First, Rascal started going through a secondary fear imprint stage where he was suddenly skittish and afraid of things he’d previously been fine with – wheelchairs, the clatter of a pair of falling crutches, etc.   Borzoi are a notoriously skittish breed and young Rascal had suddenly come into his own, Borzoi-wise.  After consulting with a local behaviorist we decided to take a break from therapy-dog work and training and to focus on the basics for a while.  Basically to continue obedience training to wait out this perfectly normal -albeit frustrating- developmental stage.

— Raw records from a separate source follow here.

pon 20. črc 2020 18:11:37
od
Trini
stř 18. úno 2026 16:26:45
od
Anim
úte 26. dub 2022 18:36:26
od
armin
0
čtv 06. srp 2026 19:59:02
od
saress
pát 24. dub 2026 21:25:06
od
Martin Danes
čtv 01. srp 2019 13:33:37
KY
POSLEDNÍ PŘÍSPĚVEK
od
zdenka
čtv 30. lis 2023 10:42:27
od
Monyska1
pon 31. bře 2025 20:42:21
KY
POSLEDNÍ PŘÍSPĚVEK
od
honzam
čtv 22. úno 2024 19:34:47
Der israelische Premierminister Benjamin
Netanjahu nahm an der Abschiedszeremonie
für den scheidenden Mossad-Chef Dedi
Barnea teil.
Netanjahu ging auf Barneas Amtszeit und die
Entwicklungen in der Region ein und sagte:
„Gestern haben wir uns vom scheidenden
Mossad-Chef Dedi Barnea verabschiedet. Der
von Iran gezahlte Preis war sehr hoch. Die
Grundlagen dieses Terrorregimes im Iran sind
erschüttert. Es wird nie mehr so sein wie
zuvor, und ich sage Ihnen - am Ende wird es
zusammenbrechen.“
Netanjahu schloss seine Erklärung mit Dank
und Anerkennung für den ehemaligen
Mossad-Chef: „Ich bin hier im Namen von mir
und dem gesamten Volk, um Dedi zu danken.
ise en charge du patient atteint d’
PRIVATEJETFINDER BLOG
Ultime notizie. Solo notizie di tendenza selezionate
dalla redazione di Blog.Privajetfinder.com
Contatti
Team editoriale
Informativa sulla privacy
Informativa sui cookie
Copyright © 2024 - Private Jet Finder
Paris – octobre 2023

Within a few months of that decision I was diagnosed with medical disability myself, and  consequently determined that Rascal’s new path would not be as therapy dog but instead would be:  Service Dog. !  He was already rigorously trained through our myriad of classes, and per federal law I only needed to train him to do any one thing to assist me (in addition to being disabled myself, of course).    I quickly trained Rascal to assist me in navigating crowds and to help propel me along on a shorter leash.  And voila!  The world’s best service dog was created!     Rascal began accompanying me to my job at Microsoft, then later Amazon, until my disability symptoms increased in severity and prevented me from working.   Rascal continues to accompany me around town to errands, medical appointments, and to the dog park when I can manage it.   The local pharmacy and grocery store know Rascal quite well these days.

Rascal – service dog in action at Microsoft


Now age 9, his working days are fewer as he starts to show signs of fatigue far earlier than he used to.   We recently added a new puppy into our household to keep Rascal company.  He’s always been more of a dog’s dog than a people dog, and he seems happier with a baby sister to boss around.  Our household is re-learning those new-puppy lessons from Rascal’s early days plus learning a few new ones!

Rascal and his new baby sister, Reilly


Rascal is legendary among our crowd for being both handsome and noble AND the love of my life.    When Rascal originally got to his larger size I feared that his years with me would be shorter than some and I did everything I could think of with diet and exercise to keep him happy and healthy and robust. We were thrilled to learn of the Dog Aging Project and overjoyed to discover that Rascal’s age and size met the criteria for the Phase I study.    We are optimistic about the results from the Rapamycin trial, and either way are happy to be contributing to the greater good as citizen scientists!